━━━━━ Data for this exercise

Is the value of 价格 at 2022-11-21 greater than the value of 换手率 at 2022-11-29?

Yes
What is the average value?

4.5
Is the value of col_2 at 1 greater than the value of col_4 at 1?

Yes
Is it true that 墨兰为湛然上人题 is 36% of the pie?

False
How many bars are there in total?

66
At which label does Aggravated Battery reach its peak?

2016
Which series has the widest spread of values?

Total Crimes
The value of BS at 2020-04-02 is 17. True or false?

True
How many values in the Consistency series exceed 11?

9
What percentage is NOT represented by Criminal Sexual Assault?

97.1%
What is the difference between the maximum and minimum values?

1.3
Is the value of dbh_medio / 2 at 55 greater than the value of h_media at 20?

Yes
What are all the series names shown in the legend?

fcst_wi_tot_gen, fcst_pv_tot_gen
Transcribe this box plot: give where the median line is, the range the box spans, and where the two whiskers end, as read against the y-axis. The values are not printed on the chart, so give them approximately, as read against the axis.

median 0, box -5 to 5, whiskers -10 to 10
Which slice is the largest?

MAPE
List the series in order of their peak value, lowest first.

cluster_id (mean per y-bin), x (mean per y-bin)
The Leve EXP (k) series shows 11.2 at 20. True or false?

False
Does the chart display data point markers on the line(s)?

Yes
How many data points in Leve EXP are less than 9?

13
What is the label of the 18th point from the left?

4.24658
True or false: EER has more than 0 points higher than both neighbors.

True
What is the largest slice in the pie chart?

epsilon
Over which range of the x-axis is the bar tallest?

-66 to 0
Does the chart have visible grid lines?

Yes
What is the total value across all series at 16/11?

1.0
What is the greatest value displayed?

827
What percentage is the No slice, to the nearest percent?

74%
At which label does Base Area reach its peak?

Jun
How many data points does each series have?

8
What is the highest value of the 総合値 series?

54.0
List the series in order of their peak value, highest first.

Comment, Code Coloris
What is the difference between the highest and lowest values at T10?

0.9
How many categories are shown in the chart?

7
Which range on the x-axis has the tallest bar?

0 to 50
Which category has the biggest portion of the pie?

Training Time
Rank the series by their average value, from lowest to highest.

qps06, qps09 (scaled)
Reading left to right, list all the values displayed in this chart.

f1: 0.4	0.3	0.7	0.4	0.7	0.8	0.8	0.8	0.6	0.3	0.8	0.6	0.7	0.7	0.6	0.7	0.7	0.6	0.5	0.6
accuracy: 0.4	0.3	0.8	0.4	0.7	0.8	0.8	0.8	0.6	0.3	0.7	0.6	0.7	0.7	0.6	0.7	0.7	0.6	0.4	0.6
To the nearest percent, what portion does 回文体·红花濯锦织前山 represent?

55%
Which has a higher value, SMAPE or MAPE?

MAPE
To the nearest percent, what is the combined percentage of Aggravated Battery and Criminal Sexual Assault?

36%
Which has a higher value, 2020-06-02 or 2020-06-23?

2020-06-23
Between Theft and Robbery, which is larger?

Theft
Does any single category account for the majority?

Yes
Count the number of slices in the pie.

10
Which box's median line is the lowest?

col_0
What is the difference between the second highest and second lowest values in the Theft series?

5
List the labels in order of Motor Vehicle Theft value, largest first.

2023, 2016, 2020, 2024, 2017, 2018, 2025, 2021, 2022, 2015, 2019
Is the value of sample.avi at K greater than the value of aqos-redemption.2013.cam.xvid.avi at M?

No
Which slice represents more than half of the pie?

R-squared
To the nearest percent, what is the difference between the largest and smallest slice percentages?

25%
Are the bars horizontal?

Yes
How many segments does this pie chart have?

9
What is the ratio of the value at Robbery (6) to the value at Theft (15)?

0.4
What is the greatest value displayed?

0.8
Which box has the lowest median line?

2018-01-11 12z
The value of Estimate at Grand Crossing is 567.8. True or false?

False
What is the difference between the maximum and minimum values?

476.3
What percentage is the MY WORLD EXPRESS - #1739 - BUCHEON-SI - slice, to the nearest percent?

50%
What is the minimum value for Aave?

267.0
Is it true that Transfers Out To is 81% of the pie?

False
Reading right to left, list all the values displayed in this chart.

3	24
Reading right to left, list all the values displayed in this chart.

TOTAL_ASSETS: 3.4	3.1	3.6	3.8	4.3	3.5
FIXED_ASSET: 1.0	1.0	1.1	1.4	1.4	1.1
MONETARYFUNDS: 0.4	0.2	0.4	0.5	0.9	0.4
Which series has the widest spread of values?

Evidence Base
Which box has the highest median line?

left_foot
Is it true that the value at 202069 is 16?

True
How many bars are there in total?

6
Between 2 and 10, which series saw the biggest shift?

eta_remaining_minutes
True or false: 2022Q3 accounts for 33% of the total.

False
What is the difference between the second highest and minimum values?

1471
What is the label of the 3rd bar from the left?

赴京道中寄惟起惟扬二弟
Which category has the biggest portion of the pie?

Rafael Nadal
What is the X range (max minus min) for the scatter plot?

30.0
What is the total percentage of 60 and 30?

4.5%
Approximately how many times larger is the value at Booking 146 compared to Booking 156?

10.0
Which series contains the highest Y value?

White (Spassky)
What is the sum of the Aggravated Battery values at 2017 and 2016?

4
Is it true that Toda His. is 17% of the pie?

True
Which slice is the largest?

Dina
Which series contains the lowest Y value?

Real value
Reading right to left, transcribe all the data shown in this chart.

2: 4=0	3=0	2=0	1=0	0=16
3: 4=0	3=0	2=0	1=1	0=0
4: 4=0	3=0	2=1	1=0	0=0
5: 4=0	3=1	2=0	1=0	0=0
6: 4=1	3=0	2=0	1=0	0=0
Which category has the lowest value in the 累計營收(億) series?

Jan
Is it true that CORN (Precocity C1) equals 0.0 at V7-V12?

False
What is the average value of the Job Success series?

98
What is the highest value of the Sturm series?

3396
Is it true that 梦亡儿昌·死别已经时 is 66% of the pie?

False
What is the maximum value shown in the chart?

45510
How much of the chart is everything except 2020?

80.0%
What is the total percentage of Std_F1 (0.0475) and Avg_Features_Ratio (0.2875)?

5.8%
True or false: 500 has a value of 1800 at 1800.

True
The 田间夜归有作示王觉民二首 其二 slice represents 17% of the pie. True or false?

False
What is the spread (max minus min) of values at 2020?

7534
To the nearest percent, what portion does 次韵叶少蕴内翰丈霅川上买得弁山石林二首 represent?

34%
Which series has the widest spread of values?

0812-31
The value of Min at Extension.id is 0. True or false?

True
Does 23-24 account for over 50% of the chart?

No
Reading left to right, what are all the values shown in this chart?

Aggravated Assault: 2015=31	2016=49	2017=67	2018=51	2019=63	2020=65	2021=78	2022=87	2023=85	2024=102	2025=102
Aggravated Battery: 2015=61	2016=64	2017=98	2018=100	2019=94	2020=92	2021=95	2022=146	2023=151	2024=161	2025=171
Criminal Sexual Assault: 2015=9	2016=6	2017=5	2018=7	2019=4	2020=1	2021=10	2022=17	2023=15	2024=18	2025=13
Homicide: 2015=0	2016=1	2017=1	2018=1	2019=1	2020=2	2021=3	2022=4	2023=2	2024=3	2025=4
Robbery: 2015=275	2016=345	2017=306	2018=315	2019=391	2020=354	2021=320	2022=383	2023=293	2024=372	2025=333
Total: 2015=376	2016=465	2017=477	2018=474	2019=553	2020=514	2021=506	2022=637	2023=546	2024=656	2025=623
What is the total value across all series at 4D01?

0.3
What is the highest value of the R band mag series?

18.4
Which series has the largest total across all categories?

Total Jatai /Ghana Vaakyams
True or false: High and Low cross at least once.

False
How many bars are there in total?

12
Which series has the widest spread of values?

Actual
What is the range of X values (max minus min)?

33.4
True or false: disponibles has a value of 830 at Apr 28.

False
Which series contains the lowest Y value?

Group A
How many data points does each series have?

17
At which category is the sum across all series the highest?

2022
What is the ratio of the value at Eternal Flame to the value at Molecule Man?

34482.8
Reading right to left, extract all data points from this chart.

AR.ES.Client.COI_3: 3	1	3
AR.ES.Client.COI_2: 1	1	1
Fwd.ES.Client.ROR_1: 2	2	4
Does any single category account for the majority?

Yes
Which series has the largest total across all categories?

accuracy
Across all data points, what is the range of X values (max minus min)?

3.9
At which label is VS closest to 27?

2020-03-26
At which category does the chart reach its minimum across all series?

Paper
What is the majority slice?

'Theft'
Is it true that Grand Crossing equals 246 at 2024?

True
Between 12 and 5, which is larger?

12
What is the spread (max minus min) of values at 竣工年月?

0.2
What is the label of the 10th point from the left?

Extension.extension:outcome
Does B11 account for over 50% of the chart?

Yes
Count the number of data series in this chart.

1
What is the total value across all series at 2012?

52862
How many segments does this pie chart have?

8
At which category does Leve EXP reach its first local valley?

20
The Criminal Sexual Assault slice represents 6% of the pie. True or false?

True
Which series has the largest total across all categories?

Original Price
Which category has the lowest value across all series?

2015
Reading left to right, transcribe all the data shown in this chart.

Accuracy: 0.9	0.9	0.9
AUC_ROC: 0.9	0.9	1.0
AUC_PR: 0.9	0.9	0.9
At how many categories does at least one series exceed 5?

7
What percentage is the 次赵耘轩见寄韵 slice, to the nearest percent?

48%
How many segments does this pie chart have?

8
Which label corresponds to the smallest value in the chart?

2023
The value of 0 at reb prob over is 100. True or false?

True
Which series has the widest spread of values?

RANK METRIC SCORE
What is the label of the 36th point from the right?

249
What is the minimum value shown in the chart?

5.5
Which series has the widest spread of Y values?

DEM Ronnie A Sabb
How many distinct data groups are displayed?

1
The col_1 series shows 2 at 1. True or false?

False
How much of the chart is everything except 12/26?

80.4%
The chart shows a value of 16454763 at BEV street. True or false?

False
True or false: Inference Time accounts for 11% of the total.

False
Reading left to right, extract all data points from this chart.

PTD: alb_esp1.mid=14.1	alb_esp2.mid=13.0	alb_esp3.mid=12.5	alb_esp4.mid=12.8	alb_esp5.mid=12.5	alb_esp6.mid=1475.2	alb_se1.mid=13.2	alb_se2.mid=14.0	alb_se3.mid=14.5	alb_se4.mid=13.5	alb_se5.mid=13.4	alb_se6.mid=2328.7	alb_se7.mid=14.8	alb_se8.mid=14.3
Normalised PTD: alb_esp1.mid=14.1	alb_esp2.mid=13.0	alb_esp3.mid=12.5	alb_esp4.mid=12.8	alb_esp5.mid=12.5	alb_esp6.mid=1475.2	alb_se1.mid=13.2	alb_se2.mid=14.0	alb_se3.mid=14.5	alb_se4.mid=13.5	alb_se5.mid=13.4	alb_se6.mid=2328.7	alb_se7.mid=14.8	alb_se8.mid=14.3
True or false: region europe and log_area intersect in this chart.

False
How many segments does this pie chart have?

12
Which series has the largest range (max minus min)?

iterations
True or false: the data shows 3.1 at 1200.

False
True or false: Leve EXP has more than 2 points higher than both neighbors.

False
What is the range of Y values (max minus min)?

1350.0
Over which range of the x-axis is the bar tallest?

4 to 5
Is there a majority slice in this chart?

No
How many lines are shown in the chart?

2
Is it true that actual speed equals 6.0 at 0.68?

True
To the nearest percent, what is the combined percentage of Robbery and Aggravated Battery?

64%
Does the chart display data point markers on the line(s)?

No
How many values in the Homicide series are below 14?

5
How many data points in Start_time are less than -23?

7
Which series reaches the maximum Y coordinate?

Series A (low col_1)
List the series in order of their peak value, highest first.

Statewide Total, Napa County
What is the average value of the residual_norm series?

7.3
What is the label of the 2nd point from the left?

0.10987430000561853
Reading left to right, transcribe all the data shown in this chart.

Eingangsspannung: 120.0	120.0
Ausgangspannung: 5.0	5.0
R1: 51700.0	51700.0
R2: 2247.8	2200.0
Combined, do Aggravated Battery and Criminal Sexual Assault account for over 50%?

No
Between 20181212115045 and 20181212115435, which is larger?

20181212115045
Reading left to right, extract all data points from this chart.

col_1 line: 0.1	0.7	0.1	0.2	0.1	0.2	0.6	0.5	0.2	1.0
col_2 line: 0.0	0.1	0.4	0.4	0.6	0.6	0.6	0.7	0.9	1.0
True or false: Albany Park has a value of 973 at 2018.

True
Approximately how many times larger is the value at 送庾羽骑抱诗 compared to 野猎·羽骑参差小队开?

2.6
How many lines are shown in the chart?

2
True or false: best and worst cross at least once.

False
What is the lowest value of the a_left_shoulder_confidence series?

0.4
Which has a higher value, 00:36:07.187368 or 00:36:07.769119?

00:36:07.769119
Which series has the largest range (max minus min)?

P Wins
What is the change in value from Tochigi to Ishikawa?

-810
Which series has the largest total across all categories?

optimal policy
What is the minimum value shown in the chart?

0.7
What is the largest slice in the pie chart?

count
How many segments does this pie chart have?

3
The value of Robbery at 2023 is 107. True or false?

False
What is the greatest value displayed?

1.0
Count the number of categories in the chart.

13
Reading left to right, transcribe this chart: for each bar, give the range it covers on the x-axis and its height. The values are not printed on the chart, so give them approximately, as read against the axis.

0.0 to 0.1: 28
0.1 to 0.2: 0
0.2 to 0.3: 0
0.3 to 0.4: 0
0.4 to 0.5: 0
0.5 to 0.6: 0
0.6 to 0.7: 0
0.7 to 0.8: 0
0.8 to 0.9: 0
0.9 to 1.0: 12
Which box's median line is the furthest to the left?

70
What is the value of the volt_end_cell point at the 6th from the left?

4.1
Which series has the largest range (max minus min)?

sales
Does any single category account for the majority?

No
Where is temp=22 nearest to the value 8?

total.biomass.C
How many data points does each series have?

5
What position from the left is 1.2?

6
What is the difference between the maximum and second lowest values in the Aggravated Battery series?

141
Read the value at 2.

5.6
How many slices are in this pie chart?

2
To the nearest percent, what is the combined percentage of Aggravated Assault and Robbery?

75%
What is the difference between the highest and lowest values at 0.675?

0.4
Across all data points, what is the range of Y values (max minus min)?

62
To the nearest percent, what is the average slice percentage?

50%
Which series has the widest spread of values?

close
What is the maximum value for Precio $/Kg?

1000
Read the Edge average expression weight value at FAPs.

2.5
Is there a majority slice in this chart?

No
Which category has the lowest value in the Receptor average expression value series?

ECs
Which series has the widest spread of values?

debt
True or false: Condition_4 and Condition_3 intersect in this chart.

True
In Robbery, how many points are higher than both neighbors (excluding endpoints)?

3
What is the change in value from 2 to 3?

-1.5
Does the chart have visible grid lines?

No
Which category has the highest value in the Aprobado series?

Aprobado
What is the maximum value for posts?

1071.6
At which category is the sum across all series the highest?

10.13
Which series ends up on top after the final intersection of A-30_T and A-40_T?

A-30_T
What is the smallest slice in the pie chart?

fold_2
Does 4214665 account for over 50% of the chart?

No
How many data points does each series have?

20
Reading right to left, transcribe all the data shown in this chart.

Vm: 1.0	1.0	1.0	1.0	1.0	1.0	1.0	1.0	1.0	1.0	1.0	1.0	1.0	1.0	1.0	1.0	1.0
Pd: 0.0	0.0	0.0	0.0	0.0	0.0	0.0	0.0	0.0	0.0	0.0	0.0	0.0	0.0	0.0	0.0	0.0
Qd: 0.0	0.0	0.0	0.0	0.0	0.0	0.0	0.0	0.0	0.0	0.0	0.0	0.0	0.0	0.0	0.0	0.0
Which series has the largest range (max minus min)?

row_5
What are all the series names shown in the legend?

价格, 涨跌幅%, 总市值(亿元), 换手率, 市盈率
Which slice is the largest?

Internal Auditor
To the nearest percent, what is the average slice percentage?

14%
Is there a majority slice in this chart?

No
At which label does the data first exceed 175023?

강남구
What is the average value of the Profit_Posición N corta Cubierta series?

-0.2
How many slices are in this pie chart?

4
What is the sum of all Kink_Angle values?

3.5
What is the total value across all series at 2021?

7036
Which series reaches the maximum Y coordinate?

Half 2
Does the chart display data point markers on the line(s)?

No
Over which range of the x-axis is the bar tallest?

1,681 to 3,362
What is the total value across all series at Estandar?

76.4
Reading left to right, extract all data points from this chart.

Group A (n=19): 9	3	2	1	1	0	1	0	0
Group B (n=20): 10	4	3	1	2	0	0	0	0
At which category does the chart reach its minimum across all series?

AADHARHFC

━━━━━━━━━━

* What the exercise asks
Copy out verbatim the lines of the listing from the line containing "Internal Auditor" through the last line of the listing, including both.

* Reply
Internal Auditor
To the nearest percent, what is the average slice percentage?

14%
Is there a majority slice in this chart?

No
At which label does the data first exceed 175023?

강남구
What is the average value of the Profit_Posición N corta Cubierta series?

-0.2
How many slices are in this pie chart?

4
What is the sum of all Kink_Angle values?

3.5
What is the total value across all series at 2021?

7036
Which series reaches the maximum Y coordinate?

Half 2
Does the chart display data point markers on the line(s)?

No
Over which range of the x-axis is the bar tallest?

1,681 to 3,362
What is the total value across all series at Estandar?

76.4
Reading left to right, extract all data points from this chart.

Group A (n=19): 9	3	2	1	1	0	1	0	0
Group B (n=20): 10	4	3	1	2	0	0	0	0
At which category does the chart reach its minimum across all series?

AADHARHFC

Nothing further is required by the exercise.